Image courtesy of Universal Pictures.

Lady Bird ⭐️ ⭐️ ⭐️ ⭐️ ⭐️

Christine "Lady Bird" MacPherson (Saoirse Ronan) is in the final year of her strict Catholic high school, surrounded by rich, entitled types as her family scrapes together enough to get by month after month. She longs for adventure and sophistication, but finds neither in her hometown of Sacramento, California. In this heartfelt coming-of-age story, we see Lady Bird “enjoy” her first romance, suffer through her school play and tackle the seemingly impossible task of applying for college – hampered and helped by her mother Marion (Laurie Metcalf).

Pros:

  • This movie feels real, true, free of pretence or artifice.
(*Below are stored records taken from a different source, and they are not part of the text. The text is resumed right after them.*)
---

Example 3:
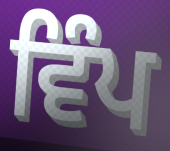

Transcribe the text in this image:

ਵਿੰਪ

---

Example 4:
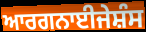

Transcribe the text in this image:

ਆਰਗਨਾਈਜੇਸ਼ੰਸ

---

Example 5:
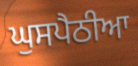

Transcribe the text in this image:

ਘੁਸਪੈਠੀਆ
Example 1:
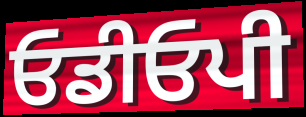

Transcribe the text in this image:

ਓਡੀਓਪੀ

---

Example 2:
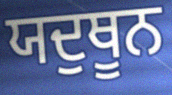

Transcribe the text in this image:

ਯਦੁਥੂਨ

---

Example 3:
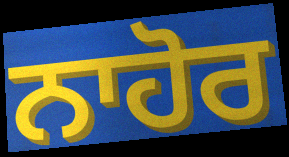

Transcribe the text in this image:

ਨਾਹੋਰ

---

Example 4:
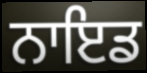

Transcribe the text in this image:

ਨਾਇਡ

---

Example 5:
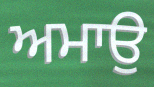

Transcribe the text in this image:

ਅਮਾਉ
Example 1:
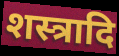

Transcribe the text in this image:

शस्त्रादि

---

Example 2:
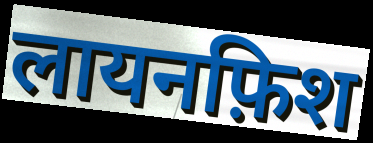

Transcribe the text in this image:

लायनफ़िश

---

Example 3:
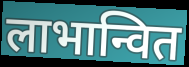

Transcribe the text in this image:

लाभान्वित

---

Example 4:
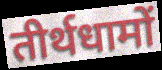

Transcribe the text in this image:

तीर्थधामों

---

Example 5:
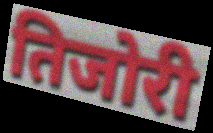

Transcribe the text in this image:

तिजोरी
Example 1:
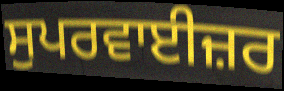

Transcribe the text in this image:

ਸੁਪਰਵਾਈਜ਼ਰ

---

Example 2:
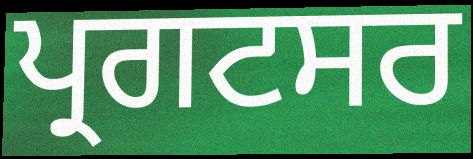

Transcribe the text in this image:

ਪ੍ਰਗਟਸਰ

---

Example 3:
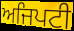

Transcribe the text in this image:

ਅਜਿਪਟੀ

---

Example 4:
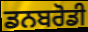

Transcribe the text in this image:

ਡਨਬਰੋਡੀ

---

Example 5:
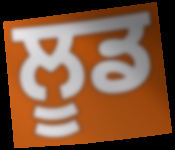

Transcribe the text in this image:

ਲੂਡ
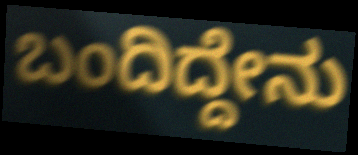
ಬಂದಿದ್ದೇನು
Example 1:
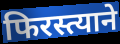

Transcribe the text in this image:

फिरस्त्याने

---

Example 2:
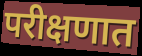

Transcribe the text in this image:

परीक्षणात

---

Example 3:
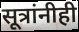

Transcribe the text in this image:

सूत्रांनीही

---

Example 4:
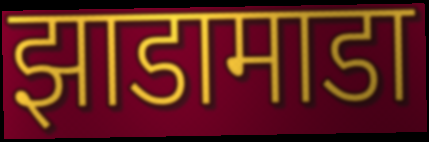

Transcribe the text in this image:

झाडामाडा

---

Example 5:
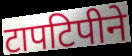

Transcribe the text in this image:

टापटिपीने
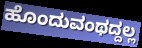
ಹೊಂದುವಂಥದ್ದಲ್ಲ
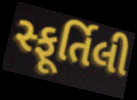
સ્ફૂર્તિલી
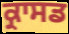
ਕ੍ਰਾਸਡ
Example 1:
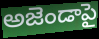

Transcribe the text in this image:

అజెండాపై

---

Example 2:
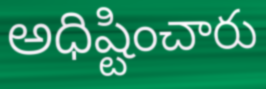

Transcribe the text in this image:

అధిష్టించారు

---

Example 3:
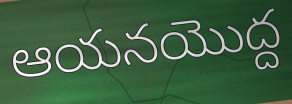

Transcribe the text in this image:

ఆయనయొద్ద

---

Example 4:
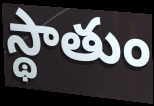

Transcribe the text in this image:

స్థాతుం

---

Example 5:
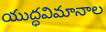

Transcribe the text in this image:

యుద్ధవిమానాల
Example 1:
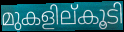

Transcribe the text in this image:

മുകളില്കൂടി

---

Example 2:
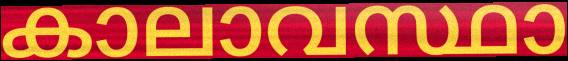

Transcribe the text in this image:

കാലാവസ്ഥാ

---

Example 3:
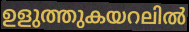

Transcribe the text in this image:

ഉളുത്തുകയറലിൽ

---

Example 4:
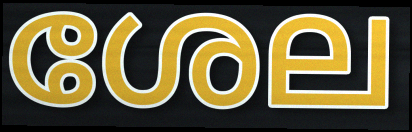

It just… hits the heart. Here is a simple, relatable story of a teenager arguing with her mum, squabbling with her friends, hating and loving life from one day to the next. First-time director-screenwriter Greta Gerwig has given us a charming, delightful, insightful film, full of spirit and truth. Here is a movie you want to describe succinctly – “There’s this girl, and she wants to go to college…” – but the words run away from you as you waffle on about the eccentric nuns at school, Lady Bird rolling out of a moving car mid-argument, the stuck-up “cool” kid from the “right side” of the tracks. Lady Bird says a lot, and means a lot. It’s really special.
  • The utterly wonderful Saoirse Ronan earns her third Oscar nomination at the grand old age of 23 for her performance here, and it really is superb – only rivalled by Laurie Metcalf’s portrayal of Lady Bird’s mother, Marion, a nurse who works every hour God sends to put her daughter through the best education she could hope for, only to be rewarded with a blend of door-slamming tantrums and teary occasional gratitude. Playwright-screenwriter-actor Tracy Letts is excellent as Lady Bird’s comparatively lackadaisical father, as is, well, everyone really: Lucas Hedges, Timothée Chalamet (of Call Me By Your Name fame), Beanie Feldstein… Gerwig gets stunning performances from her cast, and it’s a genuine pleasure just to watch them work.
  • Lady Bird – the film, not the character, I should point out – enjoys a pacey, flipbook, photo album feel, like you’re skipping through Timehop highlights of your youth. It really clips along, and it’s a fun ride bouncing from one scene to another.

Cons:

  • I loved this film, and I didn’t want it to end. Lady Bird is somehow both the perfect length and also too short – for me, anyway.
  • Is this another coming-of-age white-girl-doesn’t-realise-how-lucky-she-has-it slice-of-life? Well, yes. It’s not that this sort of thing hasn’t been seen before, but it’s never been delivered as well, I promise you.
  • Set in 2002, Lady Bird makes a “period” of the early noughties, all flip-phones and WAP and dial-up broadband. This makes me feel uncomfortable. Wasn’t 2002 yesterday?